Verwezen wordt naar het bepaalde in artikel 62g, tweede lid van de WWB en 62h, eerste tot en met derde lid van de WWB en de bijbehorende toelichting.
Beleidsregel 31 Hardheidsclausule
Indien de toepassing van deze beleidsregels tot onbillijkheden leiden, kunnen burgemeester en
wethouders ten gunste van de belanghebbende afwijken van de bepalingen. Van deze mogelijkheid dient terughoudend gebruik gemaakt te worden om het scheppen van precedenten tegen te gaan. Overigens laat dit artikel de werking van artikel 4:84 Awb onverlet.

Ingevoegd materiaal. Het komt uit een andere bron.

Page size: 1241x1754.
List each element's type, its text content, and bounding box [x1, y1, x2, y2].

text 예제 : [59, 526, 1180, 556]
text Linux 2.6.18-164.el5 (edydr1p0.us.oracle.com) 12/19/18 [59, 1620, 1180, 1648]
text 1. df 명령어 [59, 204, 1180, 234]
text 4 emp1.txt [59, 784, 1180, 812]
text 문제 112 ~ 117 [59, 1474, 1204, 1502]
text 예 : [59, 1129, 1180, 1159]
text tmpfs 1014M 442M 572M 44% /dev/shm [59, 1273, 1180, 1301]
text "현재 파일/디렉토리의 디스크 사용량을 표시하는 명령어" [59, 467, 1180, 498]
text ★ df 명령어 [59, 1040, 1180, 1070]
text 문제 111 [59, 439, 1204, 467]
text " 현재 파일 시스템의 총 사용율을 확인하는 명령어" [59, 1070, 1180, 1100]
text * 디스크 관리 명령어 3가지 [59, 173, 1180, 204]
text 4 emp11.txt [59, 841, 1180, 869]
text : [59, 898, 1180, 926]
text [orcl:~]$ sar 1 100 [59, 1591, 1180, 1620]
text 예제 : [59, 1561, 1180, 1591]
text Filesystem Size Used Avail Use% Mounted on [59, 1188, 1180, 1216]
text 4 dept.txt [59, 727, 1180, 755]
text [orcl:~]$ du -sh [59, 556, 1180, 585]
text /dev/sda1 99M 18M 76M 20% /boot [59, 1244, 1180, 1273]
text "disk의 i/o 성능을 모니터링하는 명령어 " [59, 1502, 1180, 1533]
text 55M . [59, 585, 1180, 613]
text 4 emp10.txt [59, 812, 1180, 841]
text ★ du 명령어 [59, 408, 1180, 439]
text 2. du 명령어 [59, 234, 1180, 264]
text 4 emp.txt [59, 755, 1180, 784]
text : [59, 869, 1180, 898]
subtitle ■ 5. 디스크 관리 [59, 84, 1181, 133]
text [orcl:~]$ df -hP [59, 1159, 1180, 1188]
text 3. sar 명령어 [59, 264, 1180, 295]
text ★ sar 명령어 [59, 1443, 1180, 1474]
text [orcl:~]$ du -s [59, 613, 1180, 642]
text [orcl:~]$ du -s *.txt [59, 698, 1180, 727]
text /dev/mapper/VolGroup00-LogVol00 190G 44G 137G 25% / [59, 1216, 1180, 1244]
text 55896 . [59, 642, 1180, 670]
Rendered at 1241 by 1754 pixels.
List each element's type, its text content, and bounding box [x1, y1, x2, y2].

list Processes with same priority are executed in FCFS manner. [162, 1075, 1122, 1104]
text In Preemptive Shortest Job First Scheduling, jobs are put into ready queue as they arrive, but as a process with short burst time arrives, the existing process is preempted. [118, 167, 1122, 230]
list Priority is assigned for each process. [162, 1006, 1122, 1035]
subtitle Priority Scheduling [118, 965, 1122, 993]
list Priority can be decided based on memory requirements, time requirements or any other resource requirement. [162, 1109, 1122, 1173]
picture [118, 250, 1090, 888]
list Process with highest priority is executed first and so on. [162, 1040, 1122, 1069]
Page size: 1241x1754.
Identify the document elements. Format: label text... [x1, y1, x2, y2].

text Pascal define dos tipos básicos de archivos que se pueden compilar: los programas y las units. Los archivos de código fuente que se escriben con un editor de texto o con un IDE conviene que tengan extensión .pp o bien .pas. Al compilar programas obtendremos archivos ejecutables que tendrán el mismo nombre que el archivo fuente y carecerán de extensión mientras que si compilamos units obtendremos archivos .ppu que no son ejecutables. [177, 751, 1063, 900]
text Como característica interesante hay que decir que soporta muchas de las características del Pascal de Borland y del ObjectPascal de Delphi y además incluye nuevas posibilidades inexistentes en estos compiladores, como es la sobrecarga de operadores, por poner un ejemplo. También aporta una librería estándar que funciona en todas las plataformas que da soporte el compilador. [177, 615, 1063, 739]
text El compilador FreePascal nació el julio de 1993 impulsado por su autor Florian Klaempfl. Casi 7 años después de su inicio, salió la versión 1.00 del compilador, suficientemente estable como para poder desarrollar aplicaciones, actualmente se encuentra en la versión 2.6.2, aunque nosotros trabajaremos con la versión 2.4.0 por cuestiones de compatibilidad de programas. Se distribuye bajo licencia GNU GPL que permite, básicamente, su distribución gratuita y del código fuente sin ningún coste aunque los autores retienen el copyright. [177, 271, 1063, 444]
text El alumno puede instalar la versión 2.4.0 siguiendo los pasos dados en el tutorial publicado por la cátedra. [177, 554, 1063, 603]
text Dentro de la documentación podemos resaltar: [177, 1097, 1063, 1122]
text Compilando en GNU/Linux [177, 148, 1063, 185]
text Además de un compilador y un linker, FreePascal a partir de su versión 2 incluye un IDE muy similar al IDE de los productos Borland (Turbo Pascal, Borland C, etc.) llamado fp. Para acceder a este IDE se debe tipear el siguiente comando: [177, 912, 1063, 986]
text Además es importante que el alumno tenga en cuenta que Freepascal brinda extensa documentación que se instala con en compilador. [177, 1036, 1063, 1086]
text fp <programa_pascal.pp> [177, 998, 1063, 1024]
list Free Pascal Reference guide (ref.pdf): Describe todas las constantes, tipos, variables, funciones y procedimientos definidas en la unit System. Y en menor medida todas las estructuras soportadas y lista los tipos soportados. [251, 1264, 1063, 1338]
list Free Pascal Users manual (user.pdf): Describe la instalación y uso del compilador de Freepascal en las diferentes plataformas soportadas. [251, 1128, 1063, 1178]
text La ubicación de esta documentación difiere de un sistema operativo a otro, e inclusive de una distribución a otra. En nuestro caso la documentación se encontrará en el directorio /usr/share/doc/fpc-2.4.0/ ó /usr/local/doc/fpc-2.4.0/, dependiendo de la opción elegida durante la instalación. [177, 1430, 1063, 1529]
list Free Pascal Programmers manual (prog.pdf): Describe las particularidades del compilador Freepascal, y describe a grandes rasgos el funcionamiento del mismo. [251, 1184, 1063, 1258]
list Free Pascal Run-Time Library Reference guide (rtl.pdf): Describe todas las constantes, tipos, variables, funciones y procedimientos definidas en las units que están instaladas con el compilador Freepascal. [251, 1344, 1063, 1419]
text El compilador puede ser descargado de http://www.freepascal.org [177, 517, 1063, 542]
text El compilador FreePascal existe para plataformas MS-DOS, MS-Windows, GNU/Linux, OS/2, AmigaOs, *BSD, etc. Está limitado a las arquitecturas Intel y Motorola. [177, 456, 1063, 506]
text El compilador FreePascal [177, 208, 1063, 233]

Beleidsregel 32 Inwerkingtreding
Deze regeling is met ingang van 1 januari 2014 van toepassing voor besluiten die bekend zijn gemaakt op of ná 1 januari 2014. Ten aanzien van terugvordering- en verhaalsbesluiten die bekend zijn gemaakt vóór 1 januari 2014 worden deze aangemerkt als besluiten krachtens de Beleidsregels terugvordering en verhaal 2013.
De “Beleidsregels terugvordering en verhaal 2009” worden ingetrokken.